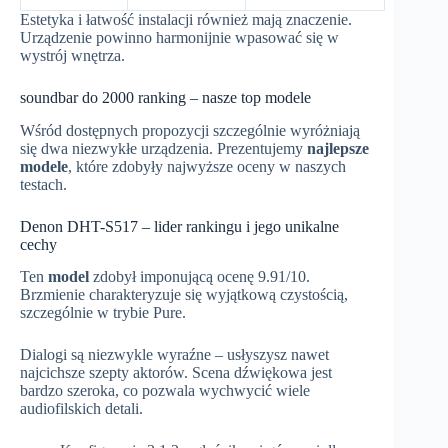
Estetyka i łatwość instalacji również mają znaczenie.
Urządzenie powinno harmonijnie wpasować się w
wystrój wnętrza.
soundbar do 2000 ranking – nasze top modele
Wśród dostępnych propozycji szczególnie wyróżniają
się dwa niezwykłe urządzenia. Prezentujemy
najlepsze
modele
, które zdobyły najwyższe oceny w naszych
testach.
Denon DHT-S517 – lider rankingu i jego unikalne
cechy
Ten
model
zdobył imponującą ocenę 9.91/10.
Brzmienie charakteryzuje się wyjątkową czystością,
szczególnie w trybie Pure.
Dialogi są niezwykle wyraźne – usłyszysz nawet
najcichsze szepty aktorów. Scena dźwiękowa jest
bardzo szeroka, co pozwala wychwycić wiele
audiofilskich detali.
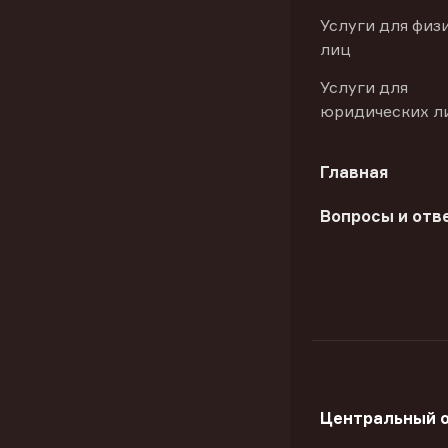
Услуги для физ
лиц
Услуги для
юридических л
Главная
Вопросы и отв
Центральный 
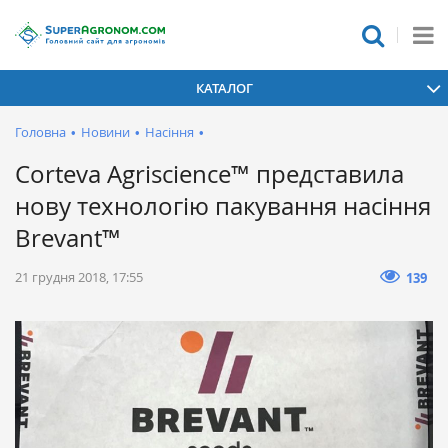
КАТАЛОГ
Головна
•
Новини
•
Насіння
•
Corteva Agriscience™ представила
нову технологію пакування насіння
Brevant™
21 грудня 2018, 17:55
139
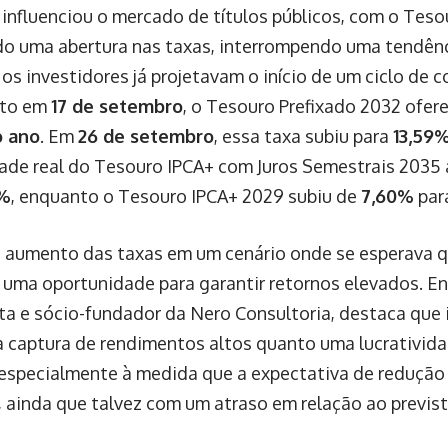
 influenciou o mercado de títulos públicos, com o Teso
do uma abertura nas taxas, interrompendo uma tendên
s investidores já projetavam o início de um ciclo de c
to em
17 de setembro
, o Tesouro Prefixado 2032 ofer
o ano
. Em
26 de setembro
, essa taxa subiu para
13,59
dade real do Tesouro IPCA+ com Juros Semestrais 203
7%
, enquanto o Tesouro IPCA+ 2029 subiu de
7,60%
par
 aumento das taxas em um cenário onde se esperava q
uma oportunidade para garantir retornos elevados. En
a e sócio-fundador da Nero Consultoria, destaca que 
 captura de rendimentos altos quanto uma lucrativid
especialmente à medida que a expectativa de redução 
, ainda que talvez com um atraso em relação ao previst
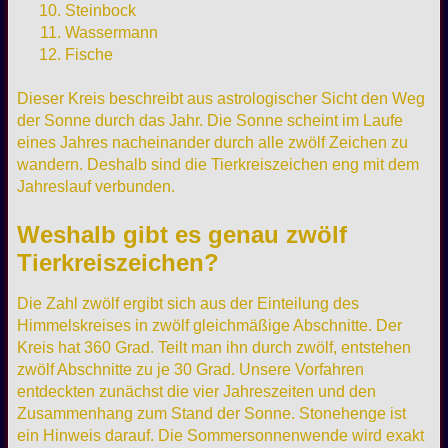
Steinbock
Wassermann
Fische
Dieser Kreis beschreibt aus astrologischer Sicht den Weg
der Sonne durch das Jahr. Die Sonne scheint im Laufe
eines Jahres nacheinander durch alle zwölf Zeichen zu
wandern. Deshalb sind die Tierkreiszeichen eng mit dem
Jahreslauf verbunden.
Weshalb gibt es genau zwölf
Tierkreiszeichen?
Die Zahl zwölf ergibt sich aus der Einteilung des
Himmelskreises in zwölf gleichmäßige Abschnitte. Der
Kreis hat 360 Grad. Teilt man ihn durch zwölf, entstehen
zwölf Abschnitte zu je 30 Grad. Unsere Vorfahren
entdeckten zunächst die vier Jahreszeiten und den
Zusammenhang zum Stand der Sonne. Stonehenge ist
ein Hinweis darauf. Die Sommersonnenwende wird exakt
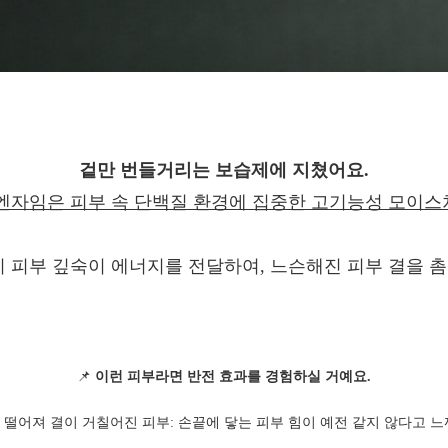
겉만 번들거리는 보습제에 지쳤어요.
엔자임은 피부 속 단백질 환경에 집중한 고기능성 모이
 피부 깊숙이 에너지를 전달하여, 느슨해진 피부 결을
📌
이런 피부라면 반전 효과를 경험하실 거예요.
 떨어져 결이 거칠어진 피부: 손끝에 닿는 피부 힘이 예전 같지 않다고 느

──────────────────────────────

Repeat the listing above from its first line through the line that contains "엔자임은 피부 속 단백질 환경에 집중한 고기능성 모이", both included, and nothing more. Drop the pictures.

Reply:
Estetyka i łatwość instalacji również mają znaczenie.
Urządzenie powinno harmonijnie wpasować się w
wystrój wnętrza.
soundbar do 2000 ranking – nasze top modele
Wśród dostępnych propozycji szczególnie wyróżniają
się dwa niezwykłe urządzenia. Prezentujemy
najlepsze
modele
, które zdobyły najwyższe oceny w naszych
testach.
Denon DHT-S517 – lider rankingu i jego unikalne
cechy
Ten
model
zdobył imponującą ocenę 9.91/10.
Brzmienie charakteryzuje się wyjątkową czystością,
szczególnie w trybie Pure.
Dialogi są niezwykle wyraźne – usłyszysz nawet
najcichsze szepty aktorów. Scena dźwiękowa jest
bardzo szeroka, co pozwala wychwycić wiele
audiofilskich detali.
Услуги для физ
лиц
Услуги для
юридических л
Главная
Вопросы и отв
Центральный 
КАТАЛОГ
Головна
•
Новини
•
Насіння
•
Corteva Agriscience™ представила
нову технологію пакування насіння
Brevant™
21 грудня 2018, 17:55
139
 influenciou o mercado de títulos públicos, com o Teso
do uma abertura nas taxas, interrompendo uma tendên
s investidores já projetavam o início de um ciclo de c
to em
17 de setembro
, o Tesouro Prefixado 2032 ofer
o ano
. Em
26 de setembro
, essa taxa subiu para
13,59
dade real do Tesouro IPCA+ com Juros Semestrais 203
7%
, enquanto o Tesouro IPCA+ 2029 subiu de
7,60%
par
 aumento das taxas em um cenário onde se esperava q
uma oportunidade para garantir retornos elevados. En
a e sócio-fundador da Nero Consultoria, destaca que 
 captura de rendimentos altos quanto uma lucrativid
especialmente à medida que a expectativa de redução 
, ainda que talvez com um atraso em relação ao previst
Steinbock
Wassermann
Fische
Dieser Kreis beschreibt aus astrologischer Sicht den Weg
der Sonne durch das Jahr. Die Sonne scheint im Laufe
eines Jahres nacheinander durch alle zwölf Zeichen zu
wandern. Deshalb sind die Tierkreiszeichen eng mit dem
Jahreslauf verbunden.
Weshalb gibt es genau zwölf
Tierkreiszeichen?
Die Zahl zwölf ergibt sich aus der Einteilung des
Himmelskreises in zwölf gleichmäßige Abschnitte. Der
Kreis hat 360 Grad. Teilt man ihn durch zwölf, entstehen
zwölf Abschnitte zu je 30 Grad. Unsere Vorfahren
entdeckten zunächst die vier Jahreszeiten und den
Zusammenhang zum Stand der Sonne. Stonehenge ist
ein Hinweis darauf. Die Sommersonnenwende wird exakt
겉만 번들거리는 보습제에 지쳤어요.
엔자임은 피부 속 단백질 환경에 집중한 고기능성 모이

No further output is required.